Having no idea where to go when I get to the end of the hall, I continue straight to the living room. There I find a black-painted brick fireplace that takes up most of the wall. On most mantels, people usually display pictures of their family to make the place feel more at home, but not Carmine.
Some candles that have never been lit along with a small chest directly in the middle decorate the narrow ledge. The chest isn’t locked. Curious, I lift the lid but can’t see inside. I stand on my tiptoes and see rows of cigars.
I don’t know why I’m disappointed. I expected something darker…bloodier.
“What the fuck do you think you’re wearing?”
I jump when I hear his voice right next to my ear, his breath warm against my cheek. I spin around, my breasts rubbing against his chest. My nipples harden from the friction. His hands fall on my hips, and his fingers grip the shirt as if he wants to rip it off.
“Your shirt is huge. It fits me just fine. It’s like a dress. No one can see anything.”
“I bought you clothes.” His chest heaves, and he steps forward. Somehow, I find myself pinned against the fireplace. One arm is stretched to my right, his hand gripping the mantel as he leans forward.
I need to stop finding myself pinned against surfaces of this house with Carmine. Though, something about him trapping me affects me in ways that would disappoint a normal person. I press my thighs together, fighting the ache growing between my legs.
“I don’t want my brothers or anyone else seeing you in my clothes, Delilah. Go change.” He tilts his head to the side and leans forward. “Now.”
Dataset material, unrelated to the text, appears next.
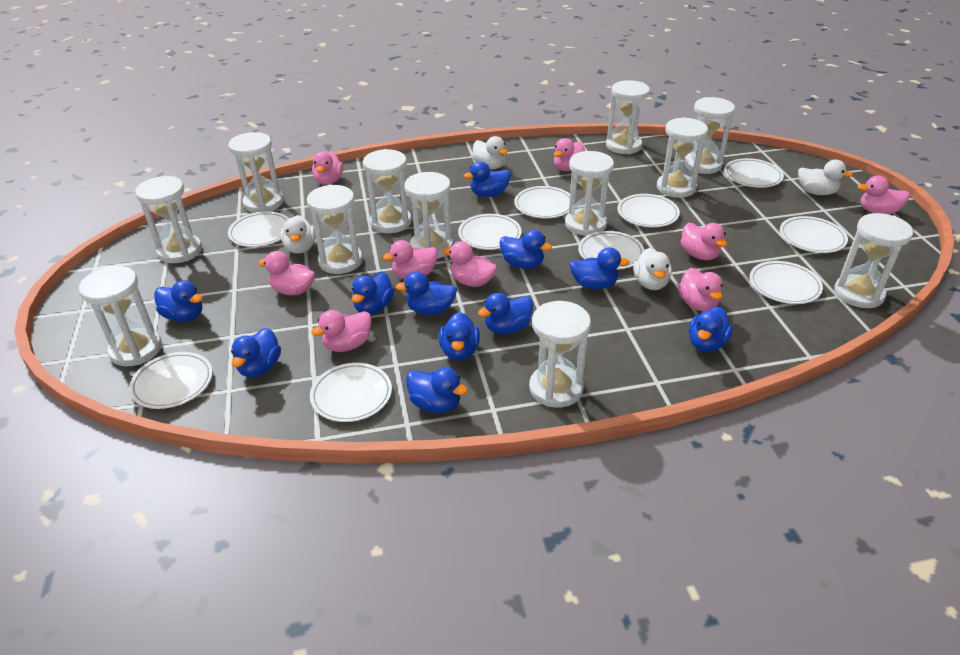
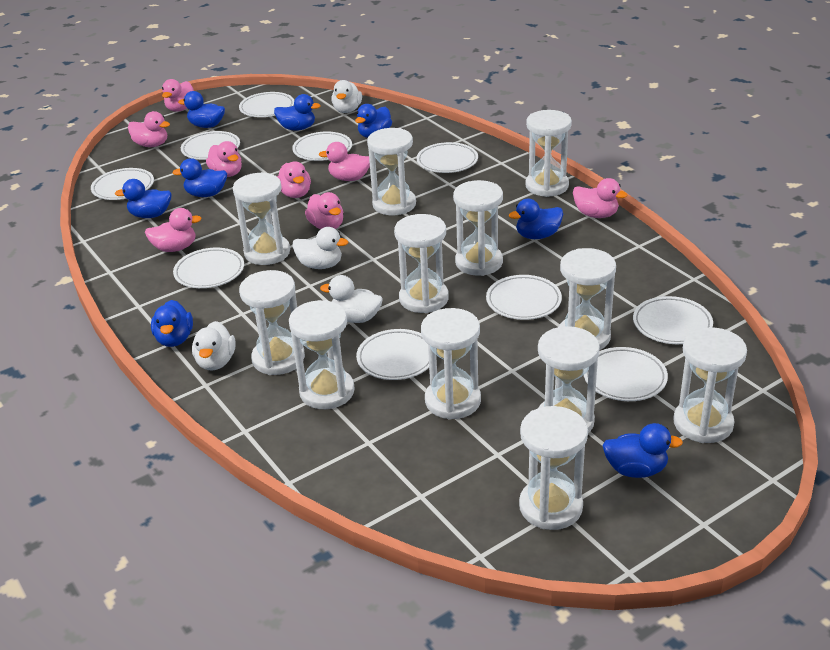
blue duck: [154,280,203,322] [231,328,281,377] [352,272,394,315] [396,272,457,315] [406,368,468,413] [439,312,480,361] [464,161,511,197] [478,293,533,334] [500,230,552,269] [570,247,630,289] [689,307,733,352] = 11 -> [115,179,172,218] [151,300,193,347] [172,158,227,197] [178,91,225,128] [274,94,321,131] [355,104,392,138] [509,199,563,239] [602,423,683,478] = 8
pink duck: [258,251,315,295] [311,310,371,352] [312,152,344,185] [382,240,438,279] [443,241,497,287] [554,138,585,171] [678,268,723,312] [681,223,727,260] [858,175,910,214] = 9 -> [128,111,170,147] [145,208,202,252] [162,79,194,112] [206,141,242,177] [277,161,311,198] [305,192,343,229] [319,142,370,181] [573,178,627,218] = 8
His lips are a ghost over mine, and my skin erupts in goosebumps alarming me of danger.
“No.”
His hand wraps around my throat like a necklace, and I tilt my head back, staring into the void of his eyes.
Except with him being so close, I notice a gold ring around his pupil with flecks of garnet dotting the iris-as if specs of blood have permanently found their home in his vision.
His lashes are long and dark. A man has no business with lashes like that. It’s dangerous for a woman like me because those eyes make it that much harder to fight the lust I deny I have for him.
“No one tells me no, Sweetling.” Wickedness laces his words.
His voice is rough, low and smoky, as if he just smoked a cigar.
“Get used to it. I won’t bow down to you, Carmine.”
His thumb presses against my bottom lip, and a slight smirk tilts his lips. “You’ll bow, eventually.” He kisses my cheek and brings his mouth to my ear. “Eventually, you’ll even get on your knees for me.”
I swallow, not wanting to give into the darkly decadent spell he is casting over me. “I’ll never get on my knees for you, Carmine.”
A soft chuckle grazes my neck as he leans closer. He’ll be able to feel the erratic pulse of my heartbeat if he places his lips against the side of my throat. All I have is the mask I’m wearing, and I can’t have him taking it off.
I can’t let him see how weak he makes me, how terrified he truly makes me feel.
“Want to bet?” he pulls away, a glint in his eyes tells me he knows something I don’t.
“You’ll lose.”
He tucks his hands in his pockets and stares at me with amusement. “There’s one thing you need to know about me, Delilah.”
I cross my arms over my chest. “Let me guess, you never lose?”
My stomach takes that moment to remind me I haven’t eaten, and I stroll by him toward the kitchen open to the living room.
He grips my arm and yanks me back. “I don’t put myself in a position to lose, Delilah. If I am, I deal with it.”
“So you cheat?”
“I don’t fight fair, Sweetling. I fight to get ahead. I fight to get what I want, and I don’t care whom I hurt.” He reaches out to touch my face, and I cringe, closing my eyes so I don’t see what he is about to do. He tucks a piece of my wayward hair behind my ear. “But the last person I will hurt is you.”
I open my eyes and get lost in his, the intense depths having me hold my breath. The contact is unnerving. I’m not sure if I believe him. I know what he is capable of, and if I make him upset, will there be a time when I’m facing the barrel of his gun?